AnsleyManke commented 4 years ago

I think I have the answer here, or part of it. The script example makes a bunch of definitions and at one point has this, canceling a list of variables including one which is undefined followed by another which does exist.

...
let dummy = 1

! switching the order eliminates the bug!
can var/noerr nonexist_var dummy
...

If we're doing CANCEL VAR with a list of variables, and we're going through that list, if some variable is undefined, then that's an error and everything stops.

If it's CANCEL VAR/NOERROR with a list, then if some variable is undefined, we skip over the calls to handle the cancel-a-variable. When looking for the variable to be deleted, a setting is made to a flag related to what dataset the variable being deleted "belongs to". (It might be a LET/D= variable associated with a dataset, or just a general user-variable.) In this example, in the course of finding out that the first variable is is undefined that flag is set such a way that the next variable DUMMY is not removed from one of the internal structures of user-defined variables and so it's thought to exist later.

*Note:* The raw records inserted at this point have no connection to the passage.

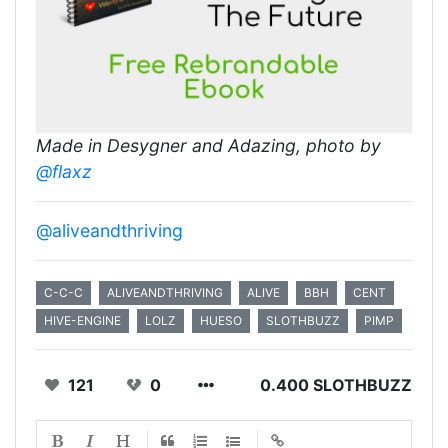
Made in Desygner and Adazing, photo by
@flaxz
@aliveandthriving
C-C-C
ALIVEANDTHRIVING
ALIVE
BBH
CENT
HIVE-ENGINE
LOLZ
HUESO
SLOTHBUZZ
PIMP
121
0
0.400 SLOTHBUZZ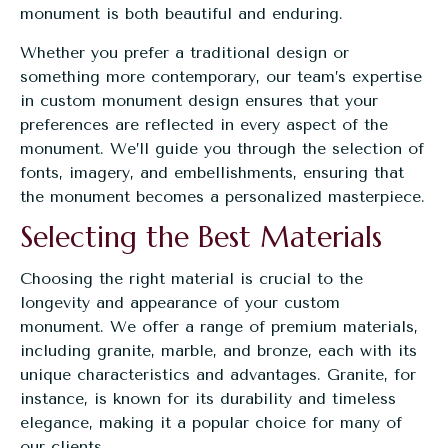
monument is both beautiful and enduring.
Whether you prefer a traditional design or
something more contemporary, our team’s expertise
in
custom monument design
ensures that your
preferences are reflected in every aspect of the
monument. We’ll guide you through the selection of
fonts, imagery, and embellishments, ensuring that
the monument becomes a personalized masterpiece.
Selecting the Best Materials
Choosing the right material is crucial to the
longevity and appearance of your custom
monument. We offer a range of premium materials,
including granite, marble, and bronze, each with its
unique characteristics and advantages. Granite, for
instance, is known for its durability and timeless
elegance, making it a popular choice for many of
our clients.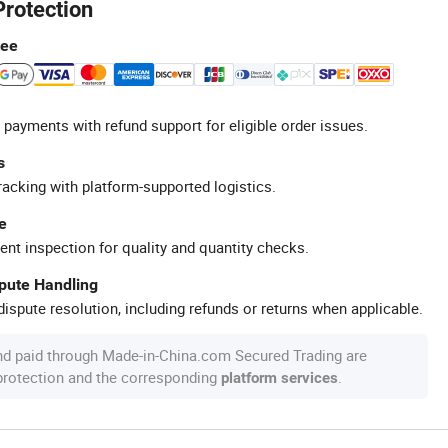
Protection
tee
 payments with refund support for eligible order issues.
s
racking with platform-supported logistics.
e
ent inspection for quality and quantity checks.
spute Handling
ispute resolution, including refunds or returns when applicable.
nd paid through Made-in-China.com Secured Trading are
 protection and the corresponding
.
platform services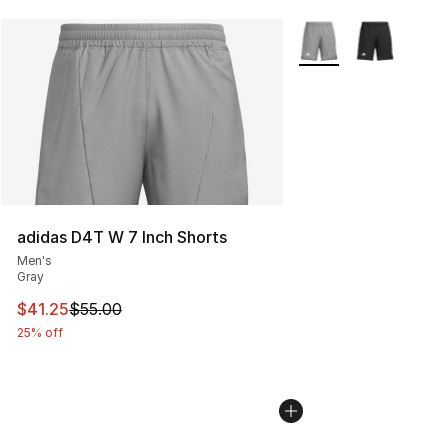
More Colors Availabl
adidas D4T W 7 Inch Shorts
Men's
Gray
This item is on sale. Price dropped from $55.00 to $41.
$41.25
$55.00
25% off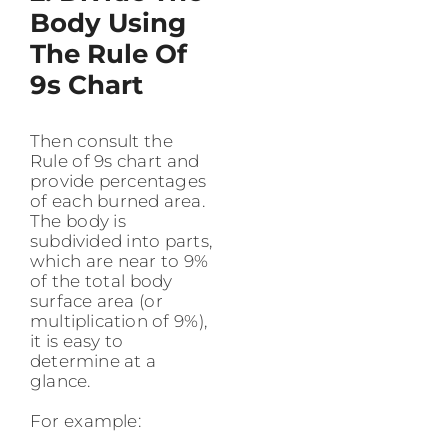
Body Using
The Rule Of
9s Chart
Then consult the
Rule of 9s chart and
provide percentages
of each burned area.
The body is
subdivided into parts,
which are near to 9%
of the total body
surface area (or
multiplication of 9%),
it is easy to
determine at a
glance.
For example:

So this is a matter of correctly re-setting conditions after a nonexistent variable so that the CANCEL VARIABLE works correctly for any remaining variables that are defined .

This is a simple code change and does make the example work correctly, but doesn't really explain why this is hard to reproduce. Just the relevant commands would be,

use coads_climatology
let dummy = 1
let other_var = 0

cancel var/noerror not_var,dummy
show variable/tree other_var, dummy
save/clobber/file=out_file.nc other_var

but - with any of the recent executables - the file is correct and contains other_var, not dummy.

I'm looking further into the details, but at the end of the week we can at least make a test executable with this particular change.

AnsleyManke commented 4 years ago

I've found what I believe is the cause of the variability of the appearance of this bug. The need to reinitialize the dataset-flag in xeq_cancel.F is indeed the fix.

And the second of the calls to PARSE_NAM_DSET in the loop that deletes the list of variables in that routine was sometimes resetting the dataset to the default dataset. This means that it depends what else has been going on in the session could influence whether the incorrect setting ever got made. When the call is CANCEL VAR (not CANCEL VAR/D) the second call is never needed, so don't call it in that instance.

I have checked in these changes and will go ahead and close this ticket, pending further testing at GFDL.